Transcribed page contents:
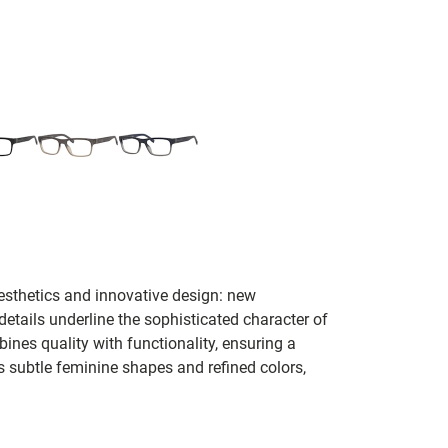
esthetics and innovative design: new
etails underline the sophisticated character of
nes quality with functionality, ensuring a
 subtle feminine shapes and refined colors,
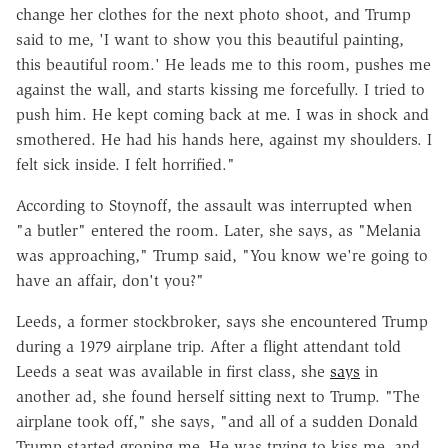
change her clothes for the next photo shoot, and Trump
said to me, 'I want to show you this beautiful painting,
this beautiful room.' He leads me to this room, pushes me
against the wall, and starts kissing me forcefully. I tried to
push him. He kept coming back at me. I was in shock and
smothered. He had his hands here, against my shoulders. I
felt sick inside. I felt horrified."
According to Stoynoff, the assault was interrupted when
"a butler" entered the room. Later, she says, as "Melania
was approaching," Trump said, "You know we're going to
have an affair, don't you?"
Leeds, a former stockbroker, says she encountered Trump
during a 1979 airplane trip. After a flight attendant told
Leeds a seat was available in first class, she
says
in
another ad, she found herself sitting next to Trump. "The
airplane took off," she says, "and all of a sudden Donald
Trump started groping me. He was trying to kiss me, and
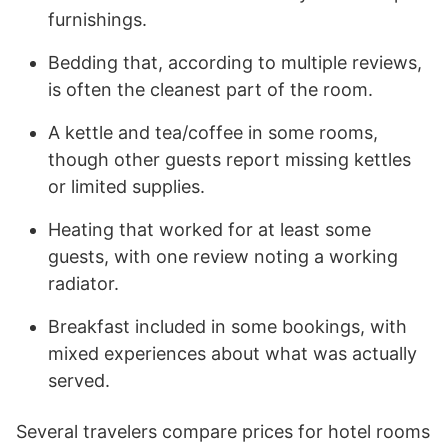
furnishings.
Bedding that, according to multiple reviews,
is often the cleanest part of the room.
A kettle and tea/coffee in some rooms,
though other guests report missing kettles
or limited supplies.
Heating that worked for at least some
guests, with one review noting a working
radiator.
Breakfast included in some bookings, with
mixed experiences about what was actually
served.
Several travelers compare prices for hotel rooms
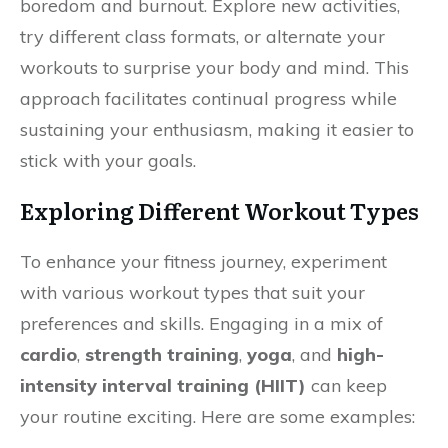
boredom and burnout. Explore new activities,
try different class formats, or alternate your
workouts to surprise your body and mind. This
approach facilitates continual progress while
sustaining your enthusiasm, making it easier to
stick with your goals.
Exploring Different Workout Types
To enhance your fitness journey, experiment
with various workout types that suit your
preferences and skills. Engaging in a mix of
cardio
,
strength training
,
yoga
, and
high-
intensity interval training (HIIT)
can keep
your routine exciting. Here are some examples:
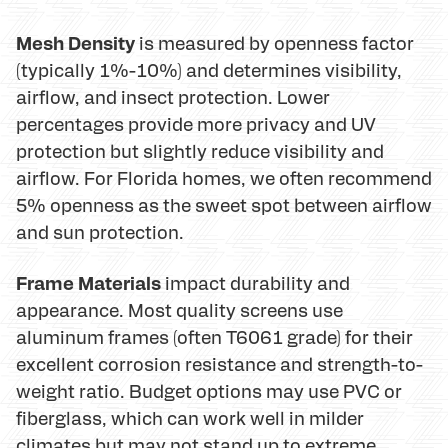
Mesh Density
is measured by openness factor
(typically 1%-10%) and determines visibility,
airflow, and insect protection. Lower
percentages provide more privacy and UV
protection but slightly reduce visibility and
airflow. For Florida homes, we often recommend
5% openness as the sweet spot between airflow
and sun protection.
Frame Materials
impact durability and
appearance. Most quality screens use
aluminum frames (often T6061 grade) for their
excellent corrosion resistance and strength-to-
weight ratio. Budget options may use PVC or
fiberglass, which can work well in milder
climates but may not stand up to extreme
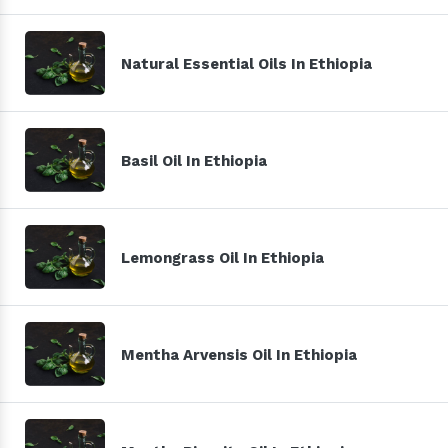
Natural Essential Oils In Ethiopia
Basil Oil In Ethiopia
Lemongrass Oil In Ethiopia
Mentha Arvensis Oil In Ethiopia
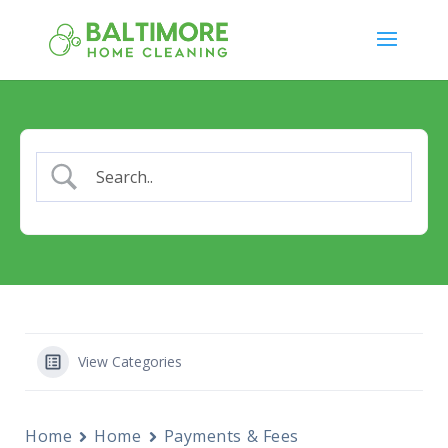
View Categories
Home
Home
Payments & Fees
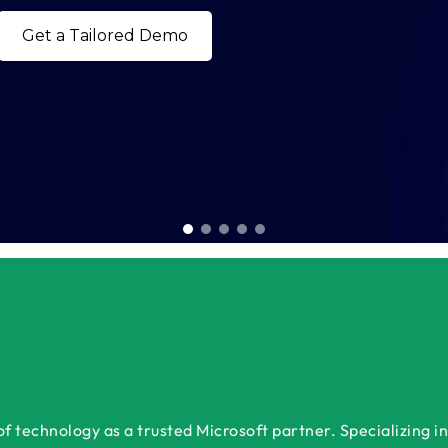
Book a Free Consultation Today
 technology as a trusted Microsoft partner. Specializing in 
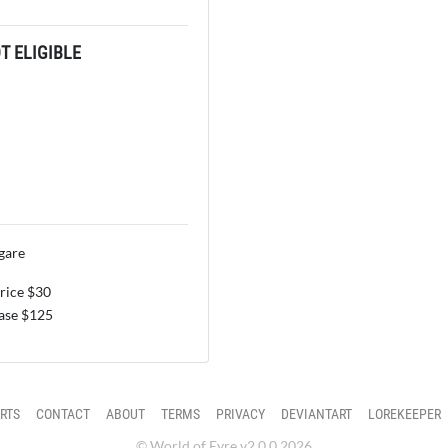
 ELIGIBLE
gare
price $30
se $125
RTS
CONTACT
ABOUT
TERMS
PRIVACY
DEVIANTART
LOREKEEPER
© World of Eyre v2.0.0 2026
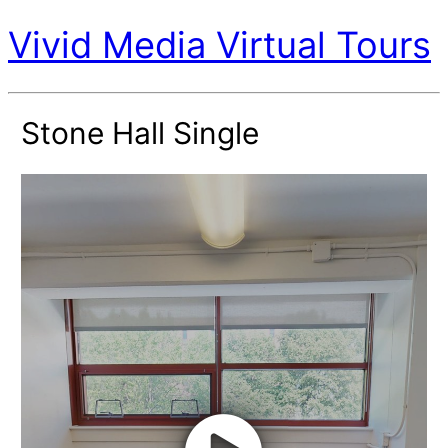
Vivid Media Virtual Tours
Stone Hall Single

● GOAL OF THE EXERCISE:
Only the number is wanted. Count the lines above that include the word "class".

● THE ANSWER:
2